[YOUR GOAL]: The entries are to be repeated exactly, with all pictures omitted.

(Change detection data)

-*-

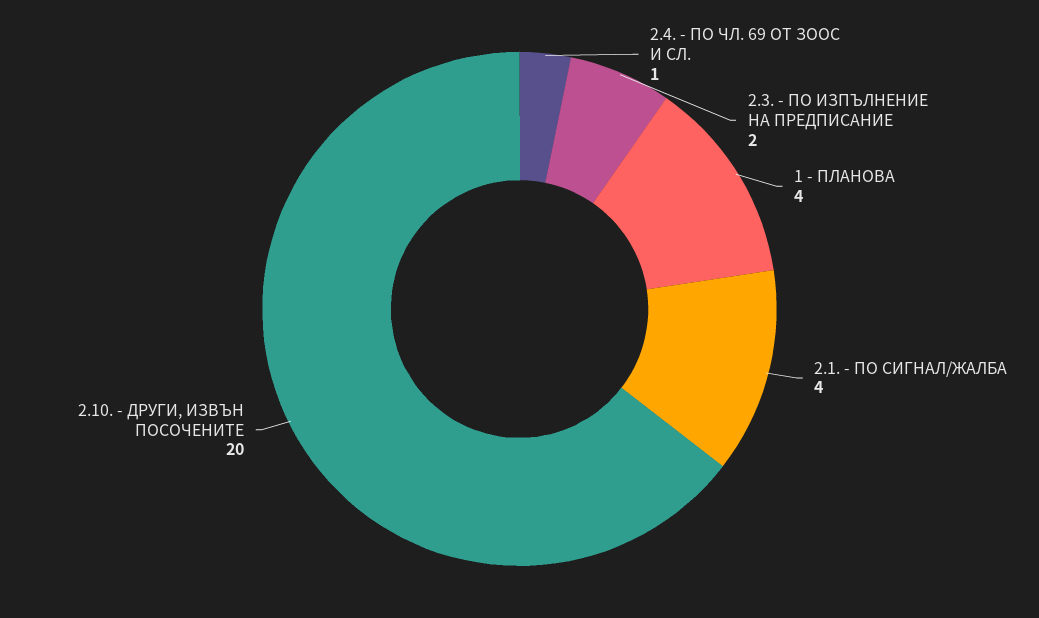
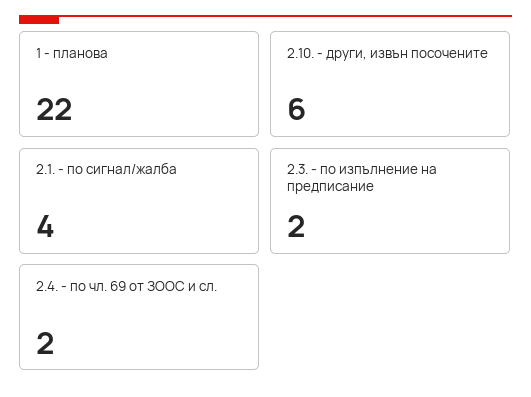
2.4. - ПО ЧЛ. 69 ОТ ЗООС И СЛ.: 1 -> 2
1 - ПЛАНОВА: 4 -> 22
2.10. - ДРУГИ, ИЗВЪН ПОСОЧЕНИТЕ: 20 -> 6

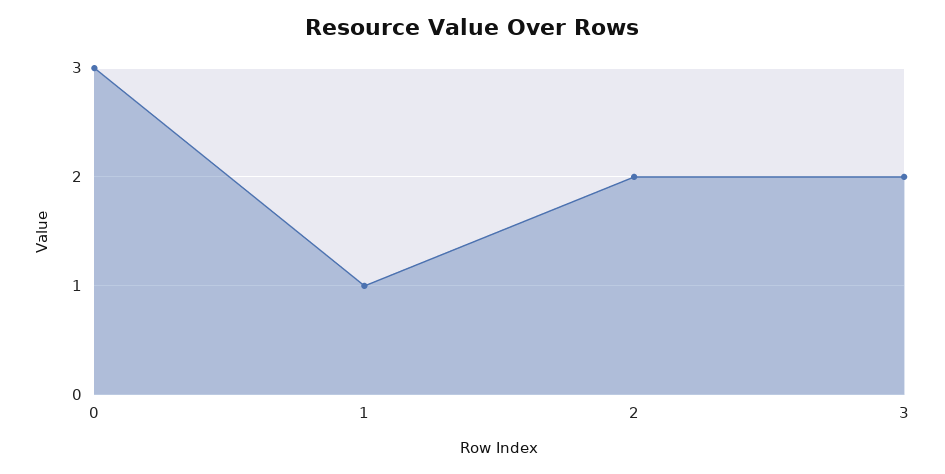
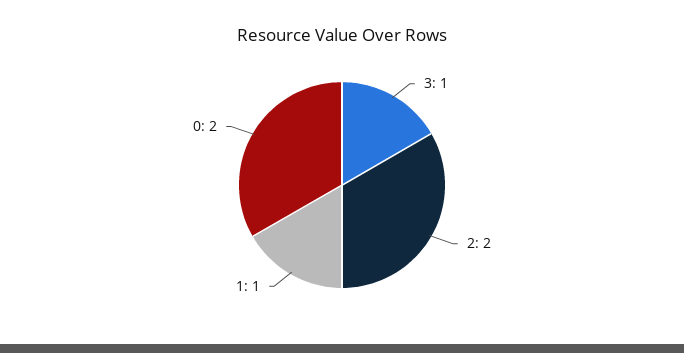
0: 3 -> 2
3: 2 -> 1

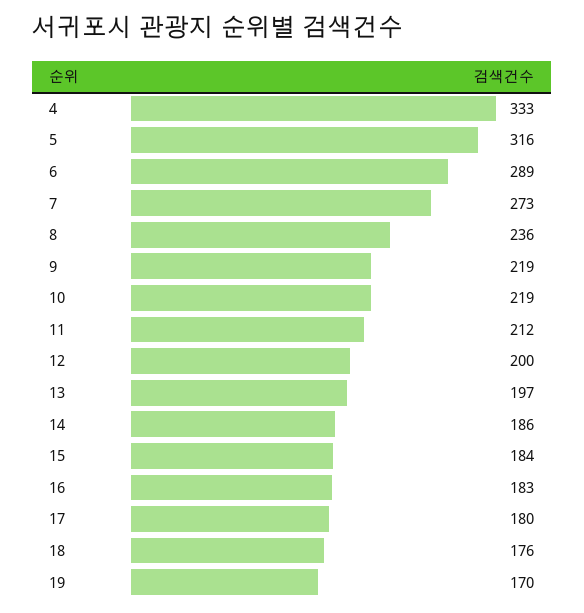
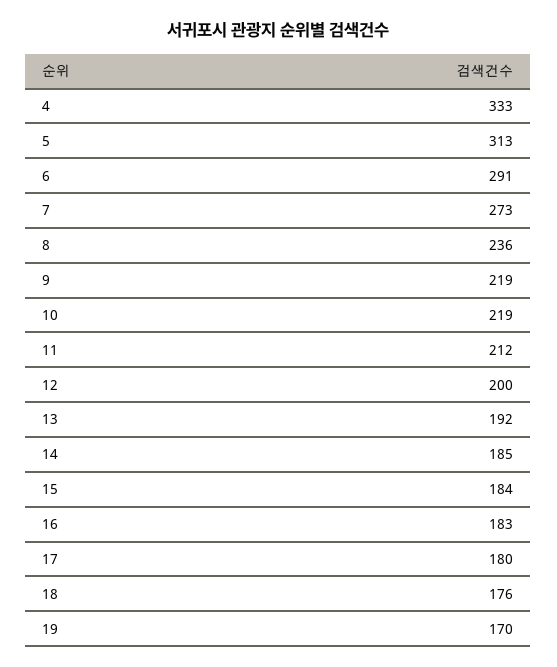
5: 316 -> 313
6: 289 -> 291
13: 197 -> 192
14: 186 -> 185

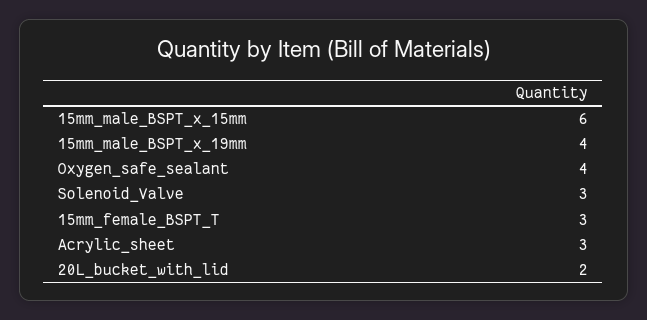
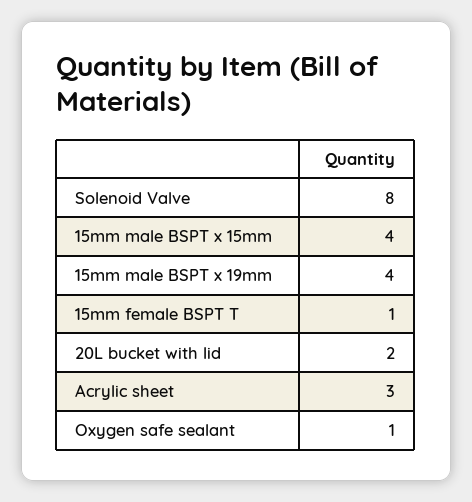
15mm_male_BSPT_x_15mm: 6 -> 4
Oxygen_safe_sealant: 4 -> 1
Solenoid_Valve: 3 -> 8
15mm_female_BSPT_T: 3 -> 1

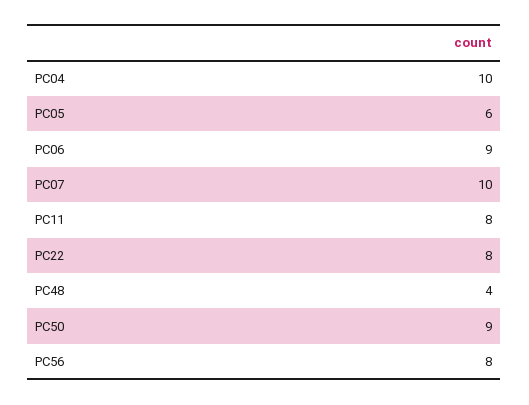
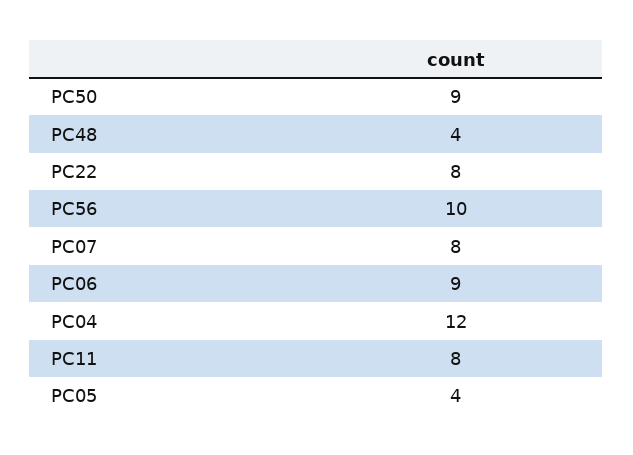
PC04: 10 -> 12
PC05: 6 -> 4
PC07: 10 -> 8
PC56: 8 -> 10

-*-

[FINAL ANSWER]:
2.4. - ПО ЧЛ. 69 ОТ ЗООС И СЛ.: 1 -> 2
1 - ПЛАНОВА: 4 -> 22
2.10. - ДРУГИ, ИЗВЪН ПОСОЧЕНИТЕ: 20 -> 6

0: 3 -> 2
3: 2 -> 1

5: 316 -> 313
6: 289 -> 291
13: 197 -> 192
14: 186 -> 185

15mm_male_BSPT_x_15mm: 6 -> 4
Oxygen_safe_sealant: 4 -> 1
Solenoid_Valve: 3 -> 8
15mm_female_BSPT_T: 3 -> 1

PC04: 10 -> 12
PC05: 6 -> 4
PC07: 10 -> 8
PC56: 8 -> 10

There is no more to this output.